**Instruction:** Please repeat every entry exactly as written, but skip the pictures.

[Page-level text extractions]

+---+

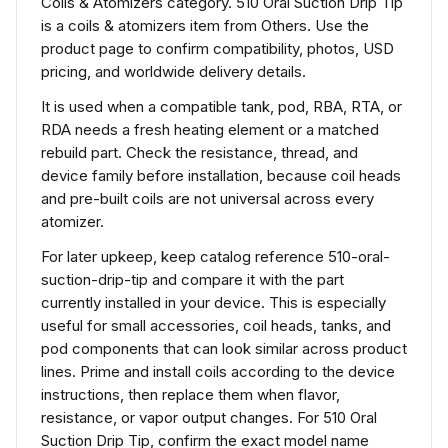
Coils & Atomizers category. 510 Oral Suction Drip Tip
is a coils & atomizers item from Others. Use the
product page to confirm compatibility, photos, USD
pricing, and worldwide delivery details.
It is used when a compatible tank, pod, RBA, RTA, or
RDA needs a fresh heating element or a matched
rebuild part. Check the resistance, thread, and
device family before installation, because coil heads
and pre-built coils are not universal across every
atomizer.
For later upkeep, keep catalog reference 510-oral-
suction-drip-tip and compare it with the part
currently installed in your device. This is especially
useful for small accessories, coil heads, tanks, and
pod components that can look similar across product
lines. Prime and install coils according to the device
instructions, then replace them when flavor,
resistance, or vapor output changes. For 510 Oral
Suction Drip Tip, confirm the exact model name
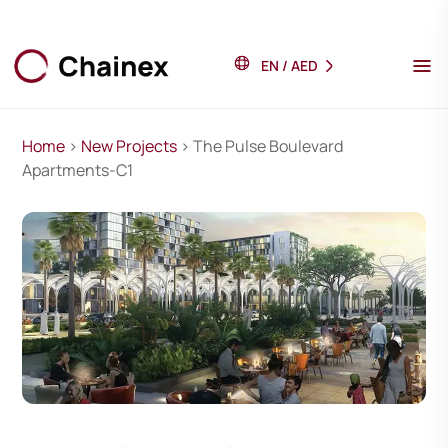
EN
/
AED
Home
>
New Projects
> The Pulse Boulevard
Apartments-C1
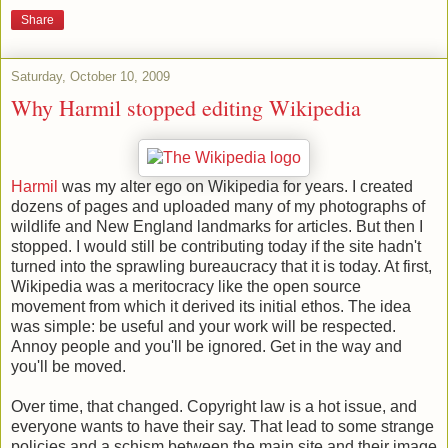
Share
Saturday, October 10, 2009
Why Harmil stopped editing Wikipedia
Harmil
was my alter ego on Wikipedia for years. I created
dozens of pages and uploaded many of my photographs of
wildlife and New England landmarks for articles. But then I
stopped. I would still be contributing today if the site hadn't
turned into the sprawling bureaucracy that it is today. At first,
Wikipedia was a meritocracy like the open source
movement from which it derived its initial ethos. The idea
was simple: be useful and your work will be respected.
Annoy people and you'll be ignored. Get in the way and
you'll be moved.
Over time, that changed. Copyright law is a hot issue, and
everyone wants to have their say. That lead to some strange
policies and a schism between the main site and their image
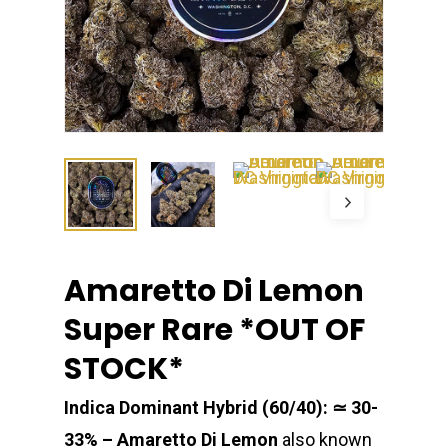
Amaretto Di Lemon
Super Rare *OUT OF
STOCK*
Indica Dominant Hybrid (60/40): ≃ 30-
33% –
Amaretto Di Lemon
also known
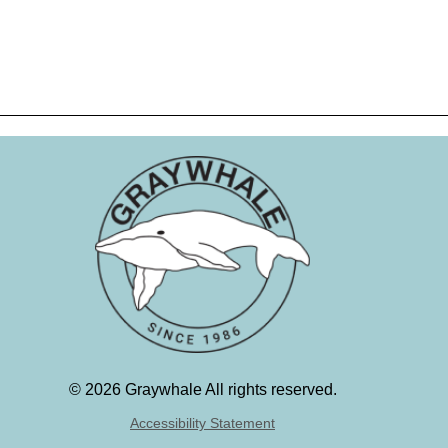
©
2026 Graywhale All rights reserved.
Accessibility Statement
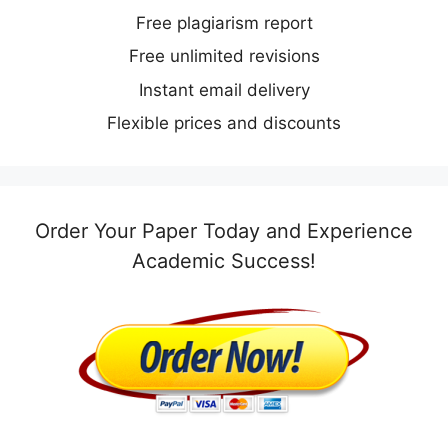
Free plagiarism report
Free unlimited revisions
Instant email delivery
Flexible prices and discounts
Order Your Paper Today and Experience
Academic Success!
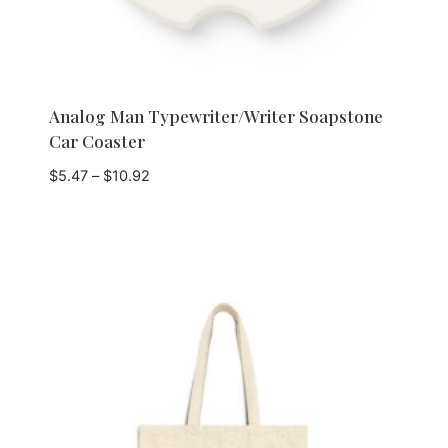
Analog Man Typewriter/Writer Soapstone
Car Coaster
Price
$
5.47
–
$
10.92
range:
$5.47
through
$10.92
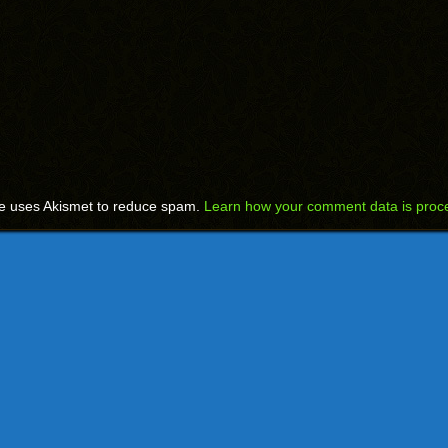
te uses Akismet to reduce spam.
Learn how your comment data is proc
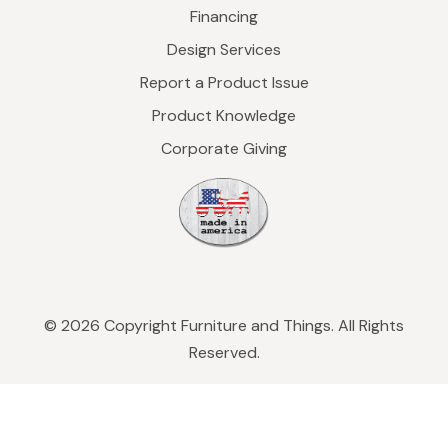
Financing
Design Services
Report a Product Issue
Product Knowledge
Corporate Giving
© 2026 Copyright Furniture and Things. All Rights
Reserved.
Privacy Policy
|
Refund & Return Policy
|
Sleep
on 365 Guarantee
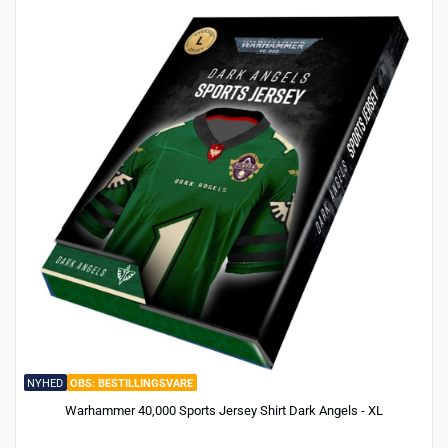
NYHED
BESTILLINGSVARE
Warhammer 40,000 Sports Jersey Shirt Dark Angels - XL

+---+

**Task answer:**
Coils & Atomizers category. 510 Oral Suction Drip Tip
is a coils & atomizers item from Others. Use the
product page to confirm compatibility, photos, USD
pricing, and worldwide delivery details.
It is used when a compatible tank, pod, RBA, RTA, or
RDA needs a fresh heating element or a matched
rebuild part. Check the resistance, thread, and
device family before installation, because coil heads
and pre-built coils are not universal across every
atomizer.
For later upkeep, keep catalog reference 510-oral-
suction-drip-tip and compare it with the part
currently installed in your device. This is especially
useful for small accessories, coil heads, tanks, and
pod components that can look similar across product
lines. Prime and install coils according to the device
instructions, then replace them when flavor,
resistance, or vapor output changes. For 510 Oral
Suction Drip Tip, confirm the exact model name
EN
/
AED
Home
>
New Projects
> The Pulse Boulevard
Apartments-C1
Share
Saturday, October 10, 2009
Why Harmil stopped editing Wikipedia
Harmil
was my alter ego on Wikipedia for years. I created
dozens of pages and uploaded many of my photographs of
wildlife and New England landmarks for articles. But then I
stopped. I would still be contributing today if the site hadn't
turned into the sprawling bureaucracy that it is today. At first,
Wikipedia was a meritocracy like the open source
movement from which it derived its initial ethos. The idea
was simple: be useful and your work will be respected.
Annoy people and you'll be ignored. Get in the way and
you'll be moved.
Over time, that changed. Copyright law is a hot issue, and
everyone wants to have their say. That lead to some strange
policies and a schism between the main site and their image
Amaretto Di Lemon
Super Rare *OUT OF
STOCK*
Indica Dominant Hybrid (60/40): ≃ 30-
33% –
Amaretto Di Lemon
also known
©
2026 Graywhale All rights reserved.
Accessibility Statement
Free plagiarism report
Free unlimited revisions
Instant email delivery
Flexible prices and discounts
Order Your Paper Today and Experience
Academic Success!
Analog Man Typewriter/Writer Soapstone
Car Coaster
Price
$
5.47
–
$
10.92
range:
$5.47
through
$10.92
te uses Akismet to reduce spam.
Learn how your comment data is proc
Financing
Design Services
Report a Product Issue
Product Knowledge
Corporate Giving
© 2026 Copyright Furniture and Things. All Rights
Reserved.
Privacy Policy
|
Refund & Return Policy
|
Sleep
on 365 Guarantee
NYHED
BESTILLINGSVARE
Warhammer 40,000 Sports Jersey Shirt Dark Angels - XL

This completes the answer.